# WHAT NEEDS TO BE DONE
With every picture left out, give the data below back exactly.

# DATA SUPPLIED
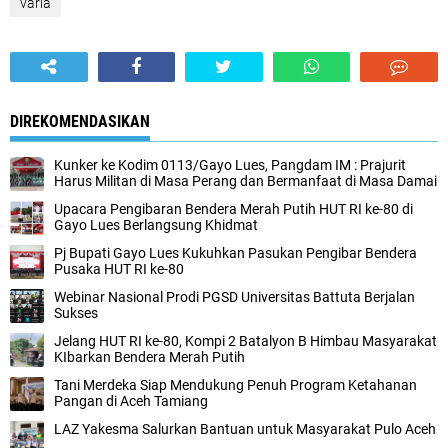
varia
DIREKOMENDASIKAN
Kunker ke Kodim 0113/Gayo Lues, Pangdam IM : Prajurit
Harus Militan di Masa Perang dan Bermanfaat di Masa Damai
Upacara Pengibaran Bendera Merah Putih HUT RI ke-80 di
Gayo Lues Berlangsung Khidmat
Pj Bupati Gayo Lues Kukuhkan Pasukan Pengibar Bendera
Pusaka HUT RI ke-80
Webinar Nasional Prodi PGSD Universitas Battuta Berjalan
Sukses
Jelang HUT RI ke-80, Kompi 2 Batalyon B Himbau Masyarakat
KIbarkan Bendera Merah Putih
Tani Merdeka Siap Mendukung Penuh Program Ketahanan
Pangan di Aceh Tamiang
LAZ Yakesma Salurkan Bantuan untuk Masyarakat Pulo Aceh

# ANSWER FOR THE TASK
varia
DIREKOMENDASIKAN
Kunker ke Kodim 0113/Gayo Lues, Pangdam IM : Prajurit
Harus Militan di Masa Perang dan Bermanfaat di Masa Damai
Upacara Pengibaran Bendera Merah Putih HUT RI ke-80 di
Gayo Lues Berlangsung Khidmat
Pj Bupati Gayo Lues Kukuhkan Pasukan Pengibar Bendera
Pusaka HUT RI ke-80
Webinar Nasional Prodi PGSD Universitas Battuta Berjalan
Sukses
Jelang HUT RI ke-80, Kompi 2 Batalyon B Himbau Masyarakat
KIbarkan Bendera Merah Putih
Tani Merdeka Siap Mendukung Penuh Program Ketahanan
Pangan di Aceh Tamiang
LAZ Yakesma Salurkan Bantuan untuk Masyarakat Pulo Aceh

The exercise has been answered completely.